The Aerodynamic Effects of Blade Pitch Angle on Small Horizontal Axis Wind Turbines

Abstract

Purpose The purpose of this paper is to thoroughly investigate the aerodynamic effects of blade pitch angle on small scaled horizontal axis wind turbines (HAWTs) using computational fluid dynamics (CFD) method to find out the sophisticated effects on the flow phenomena and power performance. Design/methodology/approach A small HAWT is used as a reference to validate the model and examine the aerodynamic effects.
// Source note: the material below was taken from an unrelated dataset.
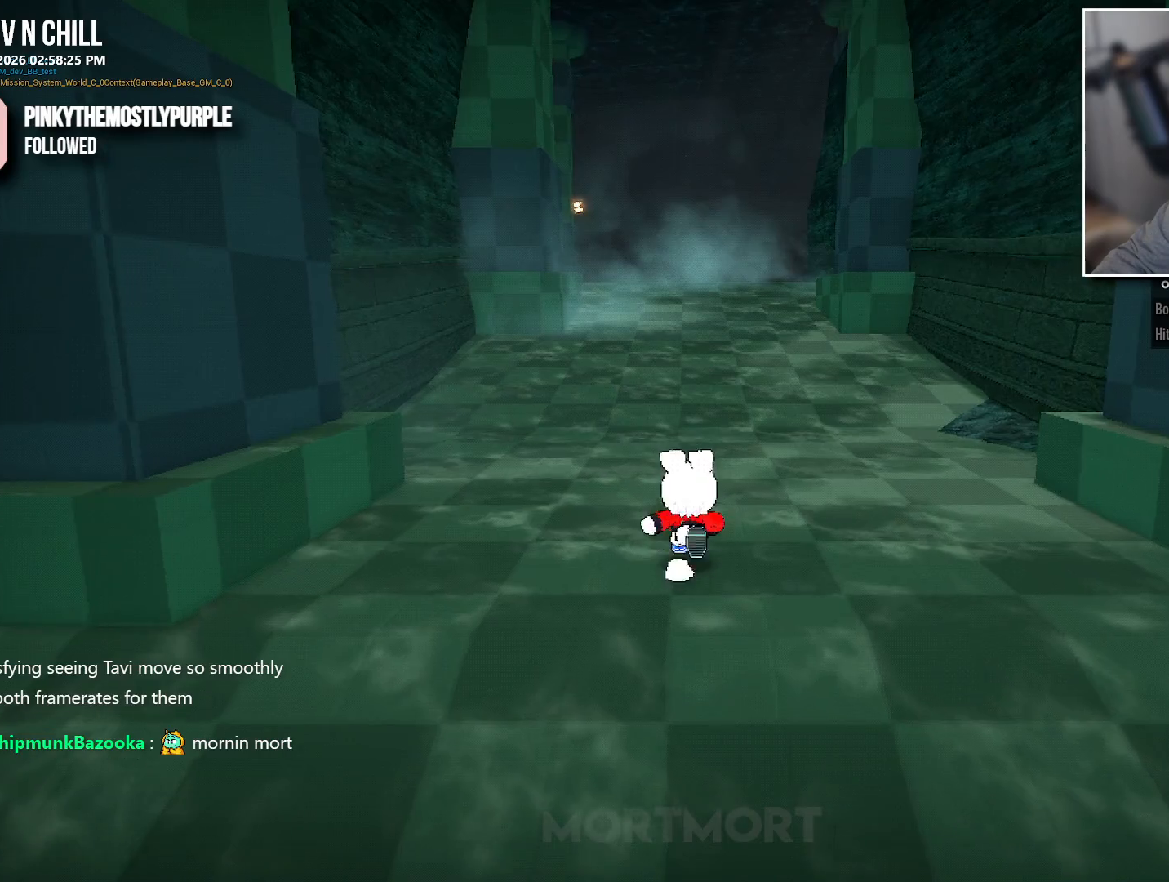
{"buttons": [], "left_stick": "up", "right_stick": "center", "events": []}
The blade pitch angle was varied between +2 and -6 degrees, angles which are critical for the reference wind turbine in terms of performance, and the CFD simulations were performed at different tip speed ratio values, lambda = 2, 3, 4, 5, 6, 7, 9 and 10.5 to cover the effects in various conditions. Results are examined in two different aspects, namely, general performance and the flow physics. Findings The power performance varies significantly according to the tip speed ratio; the power coefficient increases up to a certain pitch angle at the design tip speed ratio (lambda = 6); however, between lambda = 2 and 4, the more the blade is pitched downwards, the larger is the power coefficient, the smaller is the thrust coefficient. Similarly, for tip speed ratios higher than lambda = 8, the positive effect of the low pitch angles on the power coefficient at lambda = 6 reverses. The flow separation location moves close to the leading edge at low tip speed ratios when the blade is pitched upwards and the also tip vortices become more intense. In conclusion, the pitch control can significantly contribute to the performance of small HAWTs depending on different conditions. Originality/value In the literature, only very little attention has been paid to the aerodynamic effects of pitch angle on HAWTs, and no such study is available about the effects on small HAWTs. The change of blade pitch angle was maintained at only one degree each time to capture even the smallest aerodynamic effects, and the results are presented in terms of the power performance and flow physics.